26 января. Спина господина Вельча и тишина во всем зале при слушании плохих стихов. – Бирнбаум: длинноватые волосы прически резко обрываются у шеи, которая из-за внезапного обнажения или сама собой очень пряма. Большой, кривой, не слишком тонкий, но по бокам широкий нос хорошо гармонирует с широкой бородой. – Певец Голланин.
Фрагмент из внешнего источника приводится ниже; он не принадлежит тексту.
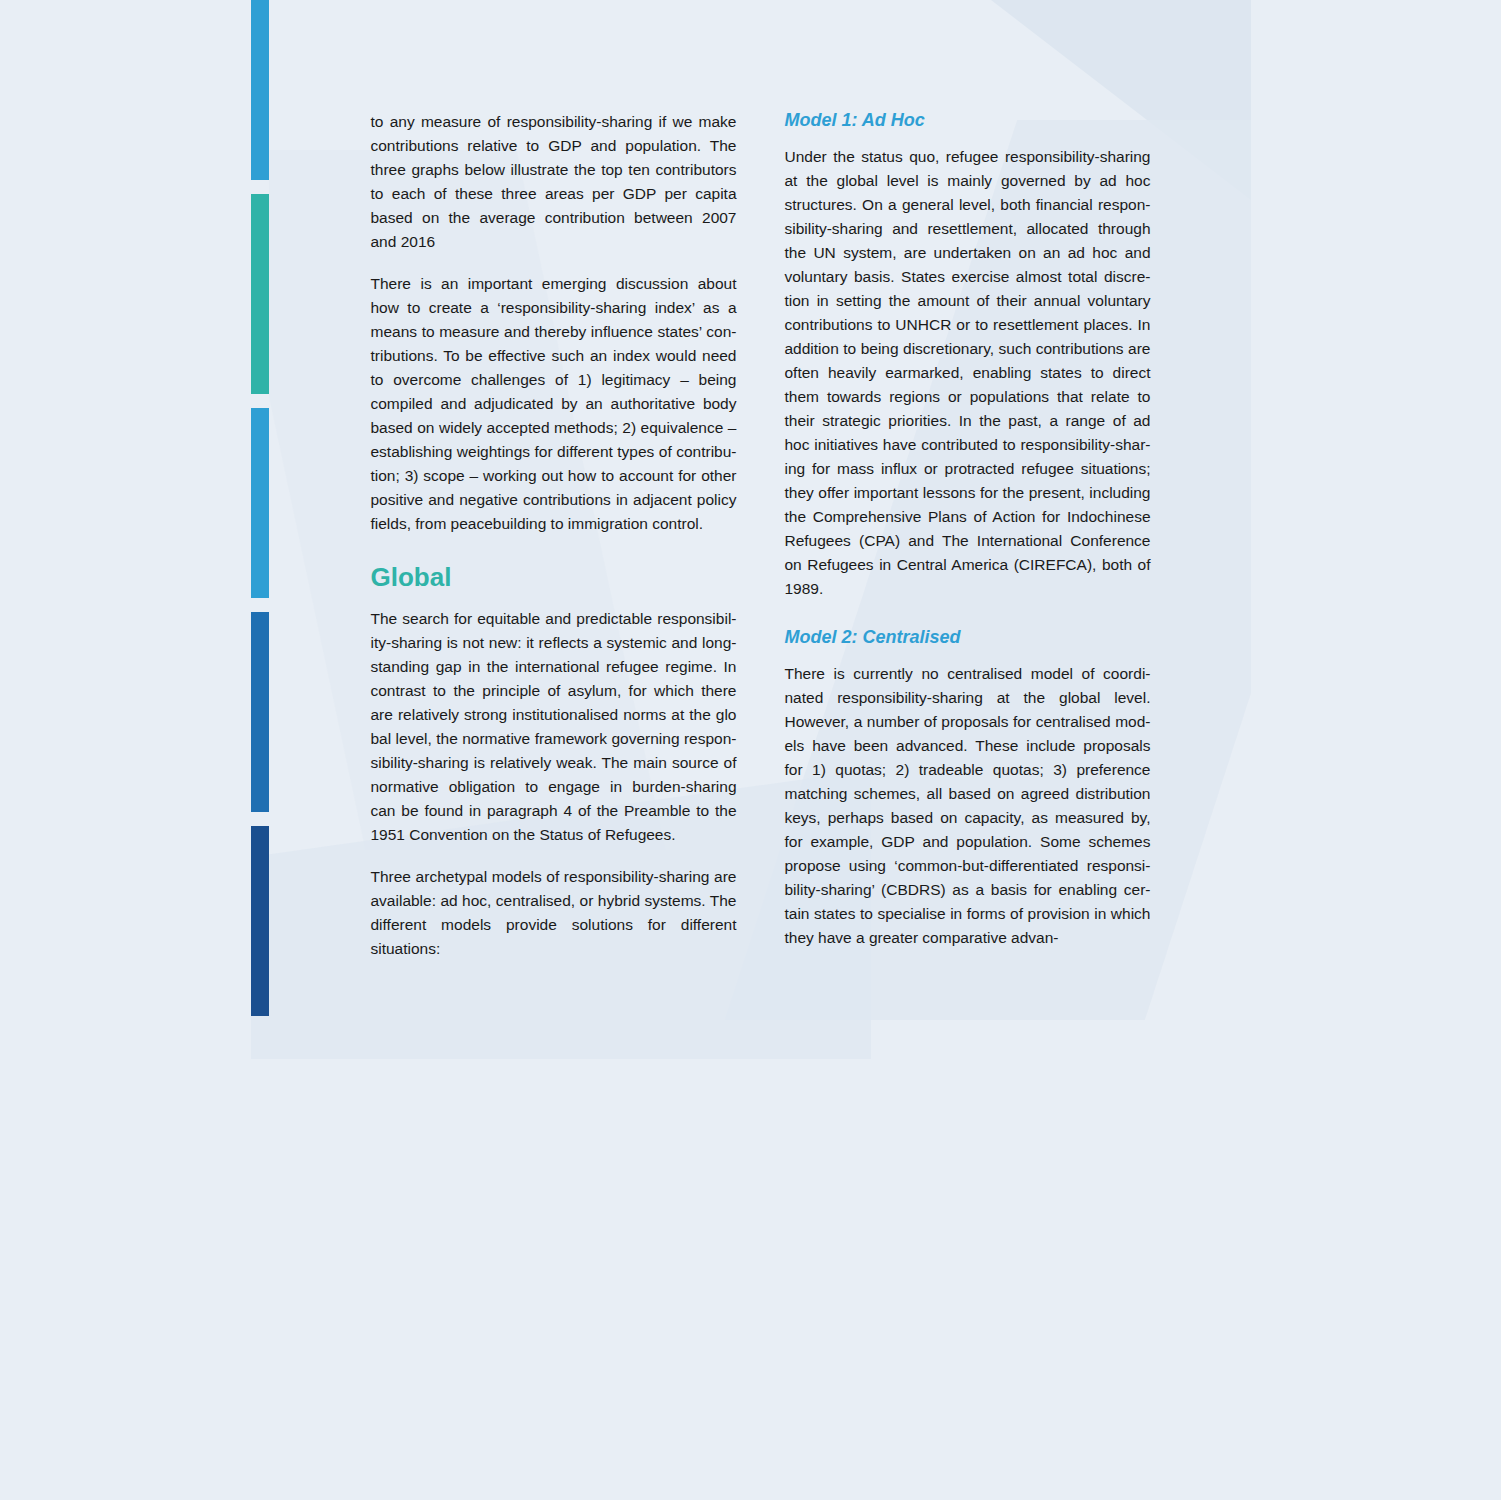to any measure of responsibility-sharing if we make contributions relative to GDP and population. The three graphs below illustrate the top ten contributors to each of these three areas per GDP per capita based on the average contribution between 2007 and 2016
There is an important emerging discussion about how to create a ‘responsibility-sharing index’ as a means to measure and thereby influence states’ contributions. To be effective such an index would need to overcome challenges of 1) legitimacy – being compiled and adjudicated by an authoritative body based on widely accepted methods; 2) equivalence – establishing weightings for different types of contribution; 3) scope – working out how to account for other positive and negative contributions in adjacent policy fields, from peacebuilding to immigration control.
Global
The search for equitable and predictable responsibility-sharing is not new: it reflects a systemic and longstanding gap in the international refugee regime. In contrast to the principle of asylum, for which there are relatively strong institutionalised norms at the glo bal level, the normative framework governing responsibility-sharing is relatively weak. The main source of normative obligation to engage in burden-sharing can be found in paragraph 4 of the Preamble to the 1951 Convention on the Status of Refugees.
Three archetypal models of responsibility-sharing are available: ad hoc, centralised, or hybrid systems. The different models provide solutions for different situations:
Model 1: Ad Hoc
Under the status quo, refugee responsibility-sharing at the global level is mainly governed by ad hoc structures. On a general level, both financial responsibility-sharing and resettlement, allocated through the UN system, are undertaken on an ad hoc and voluntary basis. States exercise almost total discretion in setting the amount of their annual voluntary contributions to UNHCR or to resettlement places. In addition to being discretionary, such contributions are often heavily earmarked, enabling states to direct them towards regions or populations that relate to their strategic priorities. In the past, a range of ad hoc initiatives have contributed to responsibility-sharing for mass influx or protracted refugee situations; they offer important lessons for the present, including the Comprehensive Plans of Action for Indochinese Refugees (CPA) and The International Conference on Refugees in Central America (CIREFCA), both of 1989.
Model 2: Centralised
There is currently no centralised model of coordinated responsibility-sharing at the global level. However, a number of proposals for centralised models have been advanced. These include proposals for 1) quotas; 2) tradeable quotas; 3) preference matching schemes, all based on agreed distribution keys, perhaps based on capacity, as measured by, for example, GDP and population. Some schemes propose using ‘common-but-differentiated responsibility-sharing’ (CBDRS) as a basis for enabling certain states to specialise in forms of provision in which they have a greater comparative advan-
Миролюбивая, сладковатая, небесная, снисходительная улыбка, долго не сходящая со склоненного в сторону и вниз лица, чуть обостренная свороченным носом, а может быть, это просто мышцы рта так натренированы.
Пинес: L’historia de… la Littérature Judéo-Allemande, Париж, 1911
…посредством жаргона связаны с братьями в Голландии.
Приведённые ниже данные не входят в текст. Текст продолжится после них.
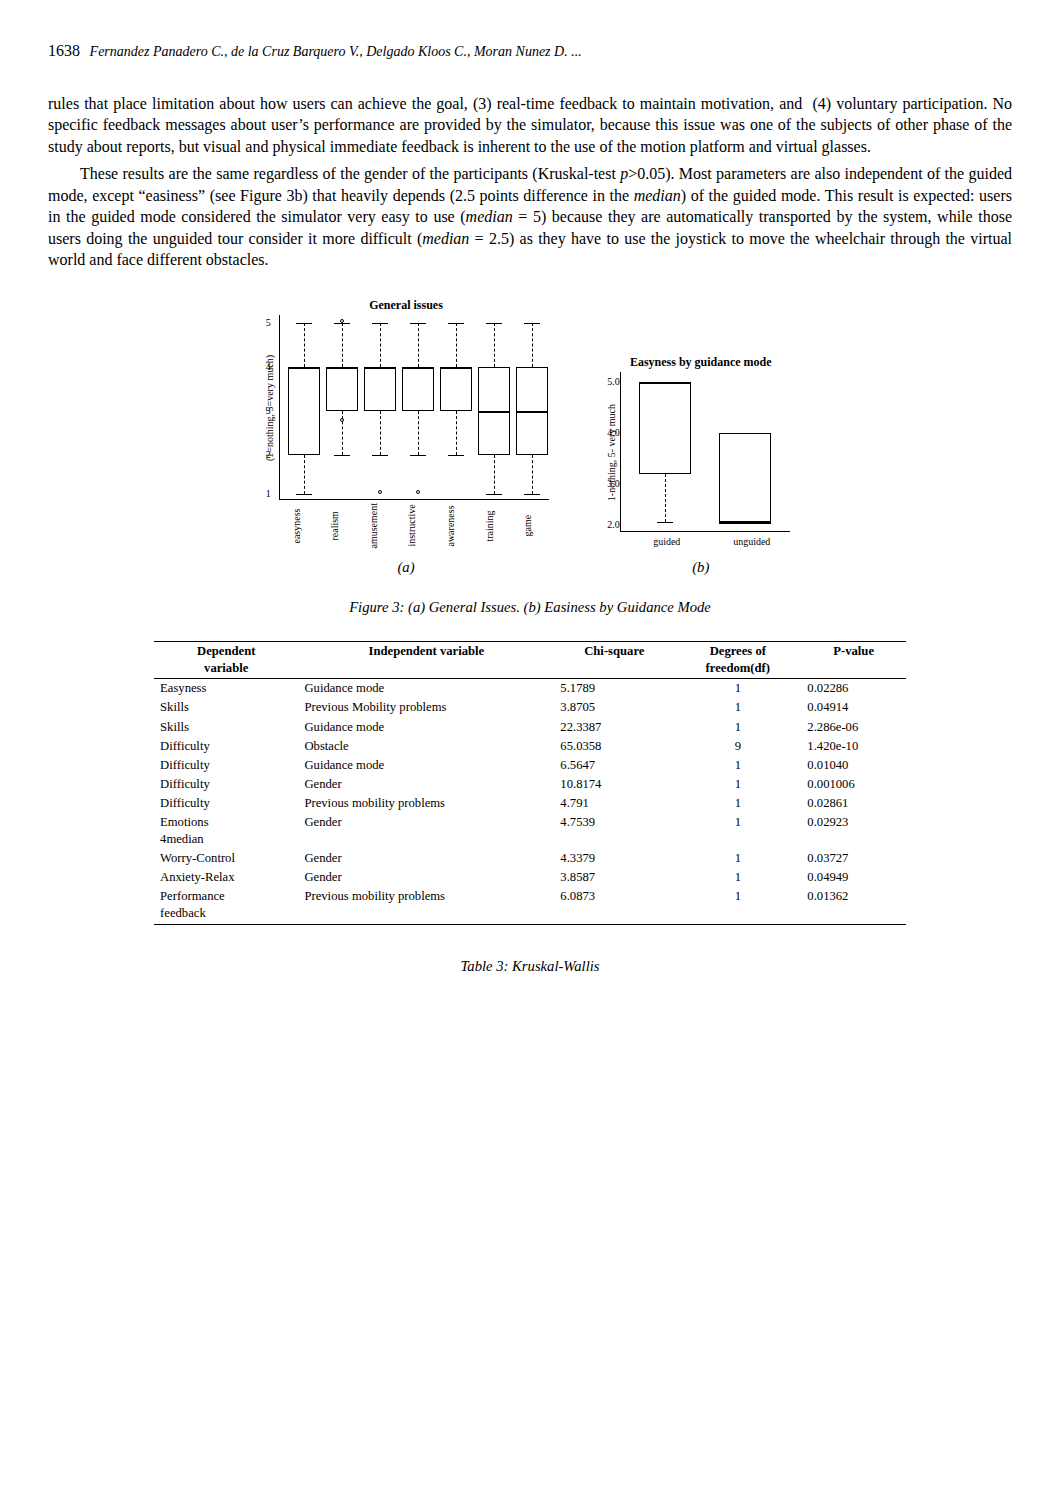1638 Fernandez Panadero C., de la Cruz Barquero V., Delgado Kloos C., Moran Nunez D. ...
rules that place limitation about how users can achieve the goal, (3) real-time feedback to maintain motivation, and (4) voluntary participation. No specific feedback messages about user’s performance are provided by the simulator, because this issue was one of the subjects of other phase of the study about reports, but visual and physical immediate feedback is inherent to the use of the motion platform and virtual glasses.
These results are the same regardless of the gender of the participants (Kruskal-test p>0.05). Most parameters are also independent of the guided mode, except “easiness” (see Figure 3b) that heavily depends (2.5 points difference in the median) of the guided mode. This result is expected: users in the guided mode considered the simulator very easy to use (median = 5) because they are automatically transported by the system, while those users doing the unguided tour consider it more difficult (median = 2.5) as they have to use the joystick to move the wheelchair through the virtual world and face different obstacles.
General issues
(1=nothing, 5=very much)
5 4 3 2 1
easyness realism amusement instructive awareness training game
(a)
Easyness by guidance mode
1-nothing, 5- very much
5.0 4.0 3.0 2.0
guided unguided
(b)
Figure 3: (a) General Issues. (b) Easiness by Guidance Mode
| Dependent variable | Independent variable | Chi-square | Degrees of freedom(df) | P-value |
| --- | --- | --- | --- | --- |
| Easyness | Guidance mode | 5.1789 | 1 | 0.02286 |
| Skills | Previous Mobility problems | 3.8705 | 1 | 0.04914 |
| Skills | Guidance mode | 22.3387 | 1 | 2.286e-06 |
| Difficulty | Obstacle | 65.0358 | 9 | 1.420e-10 |
| Difficulty | Guidance mode | 6.5647 | 1 | 0.01040 |
| Difficulty | Gender | 10.8174 | 1 | 0.001006 |
| Difficulty | Previous mobility problems | 4.791 | 1 | 0.02861 |
| Emotions 4median | Gender | 4.7539 | 1 | 0.02923 |
| Worry-Control | Gender | 4.3379 | 1 | 0.03727 |
| Anxiety-Relax | Gender | 3.8587 | 1 | 0.04949 |
| Performance feedback | Previous mobility problems | 6.0873 | 1 | 0.01362 |
Table 3: Kruskal-Wallis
Первая книга 1507, Венеция, Книга Бово, перевод английского романа.
Тсена-Урена де Якоб бен Исак де Янов (ум. в Праге 1628). Легенды, Женская книга, очень хорошо
Народные песни (Еврейские народные песни в России, Гинзбург и Марек, 1901):
<…>
выступают матери праведников
Солдатская песня:
Отрезают нам бороды и пейсы
И запрещают нам праздновать субботу и
праздники
или
Уже в пятилетнем возрасте я вступил
в хедер, а теперь должен скакать на коне!
Где мы ни есть, мы есть,
Но евреи мы есть
Хаскала, созданное Мендельсоном в начале 19‑го века течение, сторонник горячего маскилима, враждебность народного жаргона по отношению к древнееврейскому и к европейским наукам. До погрома 1881 года оно не было националистическим, потом очень сионистское. Основной принцип сформулирован Гордоном: «Дома будь евреем, в миру – человеком». Для распространения своих идей хаскала должно было пользоваться жаргоном, и как бы оно его ни ненавидело, оно создает его литературу
Одна из самых популярных книг – «Колумбус» Хайкеля Гурвица де Оумана. Перевод немецкой книги.
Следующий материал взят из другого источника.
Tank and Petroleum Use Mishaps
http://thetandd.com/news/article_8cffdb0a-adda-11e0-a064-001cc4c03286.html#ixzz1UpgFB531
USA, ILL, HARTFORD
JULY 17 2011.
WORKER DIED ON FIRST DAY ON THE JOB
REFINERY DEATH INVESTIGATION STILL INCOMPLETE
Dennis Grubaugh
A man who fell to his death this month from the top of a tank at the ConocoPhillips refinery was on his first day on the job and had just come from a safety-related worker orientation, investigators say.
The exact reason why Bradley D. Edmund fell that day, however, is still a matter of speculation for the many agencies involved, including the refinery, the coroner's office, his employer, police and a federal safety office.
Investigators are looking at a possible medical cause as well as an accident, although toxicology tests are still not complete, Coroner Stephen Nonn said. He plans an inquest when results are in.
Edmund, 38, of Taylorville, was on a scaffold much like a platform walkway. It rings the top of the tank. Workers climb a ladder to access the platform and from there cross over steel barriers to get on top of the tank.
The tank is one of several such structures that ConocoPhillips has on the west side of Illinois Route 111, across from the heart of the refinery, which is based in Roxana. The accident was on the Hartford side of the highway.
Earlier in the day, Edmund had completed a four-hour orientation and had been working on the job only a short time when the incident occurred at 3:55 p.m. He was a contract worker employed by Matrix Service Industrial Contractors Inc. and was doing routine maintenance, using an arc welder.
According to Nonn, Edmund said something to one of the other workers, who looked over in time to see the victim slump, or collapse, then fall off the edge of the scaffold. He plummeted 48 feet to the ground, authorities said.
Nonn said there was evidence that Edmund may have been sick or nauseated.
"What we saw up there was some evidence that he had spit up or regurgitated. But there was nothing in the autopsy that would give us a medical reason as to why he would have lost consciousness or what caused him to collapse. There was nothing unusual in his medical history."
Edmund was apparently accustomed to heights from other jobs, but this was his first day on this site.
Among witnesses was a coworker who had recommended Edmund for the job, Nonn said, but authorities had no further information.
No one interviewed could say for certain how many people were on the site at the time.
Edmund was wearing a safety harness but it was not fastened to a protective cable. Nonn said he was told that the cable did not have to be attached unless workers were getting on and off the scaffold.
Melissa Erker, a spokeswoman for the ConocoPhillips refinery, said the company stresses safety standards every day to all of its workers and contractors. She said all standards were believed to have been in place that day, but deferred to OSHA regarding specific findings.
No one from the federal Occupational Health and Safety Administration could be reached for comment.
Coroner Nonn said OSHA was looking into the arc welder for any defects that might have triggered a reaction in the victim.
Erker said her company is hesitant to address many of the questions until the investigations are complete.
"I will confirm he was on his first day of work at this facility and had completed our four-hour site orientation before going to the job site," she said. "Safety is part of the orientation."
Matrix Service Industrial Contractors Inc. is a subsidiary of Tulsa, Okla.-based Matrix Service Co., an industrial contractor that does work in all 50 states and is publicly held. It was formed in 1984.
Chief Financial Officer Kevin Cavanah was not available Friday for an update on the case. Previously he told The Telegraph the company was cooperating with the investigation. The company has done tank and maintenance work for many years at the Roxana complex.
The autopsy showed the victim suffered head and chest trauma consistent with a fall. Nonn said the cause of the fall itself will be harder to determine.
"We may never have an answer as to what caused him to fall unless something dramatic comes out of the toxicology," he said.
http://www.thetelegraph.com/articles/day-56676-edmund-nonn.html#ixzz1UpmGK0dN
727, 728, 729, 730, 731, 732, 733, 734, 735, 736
Дальнейшие усилия хаскалы «la lutte centre le chassidisme, l’exaltation de 1’instruction et des travanux manuels». Левинсон, Аксенфельд, Эттин- гер
Бадхен, грустные народные и свадебные певцы (Элиакум Цунзер), талмудистский ход мыслей
Le roman populaire [21]: Айзик Мейер Дик 1808–1894, поучительно, хаскально, Шомер, еще хуже
Названия, например, «Подрядчик» (l’entrepreneur) – в высшей степени интересный роман. Настоящий кусок жизни; или «Железная женщина, или Проданное дитя. Изумительный роман»
далее в Америке отдельными выпусками романы «Среди людоедов», 26 томов
Ш. Й. Абрамович (Менделе Мохер Сфорим), лирично, приглушенно весело, расплывчатая композиция «Фишка-кривой» (привычка восточных евреев кусать губы)
Й. Й. Линецки, Польский мальчишечка
Конец хаскалы 1881. Новый национализм и демократизм. Расцвет жаргонной литературы
Ш. Фруг. лирик, деревенская жизнь во что бы то ни стало
Délicieux est le sommeil du seigneur dans sa chambre
Sur des oreillers doux, blancs comme la neige
Mais plus délicieux encore est le repos dans
le champ sur du foin frais
A 1’heure du soir, aprés le travail
Талмуд: Тот, кто прерывает учебу, чтобы сказать, как красиво это дерево, заслуживает смерти
Стенания у западной стены храма
Стихотворение: La fille du Schamesch
Любимый рабби на смертном одре. Захоронение савана раббинова размера и другие мистические средства больше не помогают. Старейшины общины ночью идут из дома в дом и собирают заявления членов общины об отказе от такого‑то количества дней и недель своей жизни в пользу рабби. Дебора la fille du Schamesch предлагает всю свою жизнь. Она умирает, рабби выздоравливает. Ночью, когда он один в синагоге занимается, он слышит голоса всей подавленной жизни Деборы. Песни на ее свадьбе, родовые крики, колыбельные песни, голос сына, учащего Тору, музыку на свадьбе дочери. Как только раздаются причитания над ее трупом, умирает и рабби.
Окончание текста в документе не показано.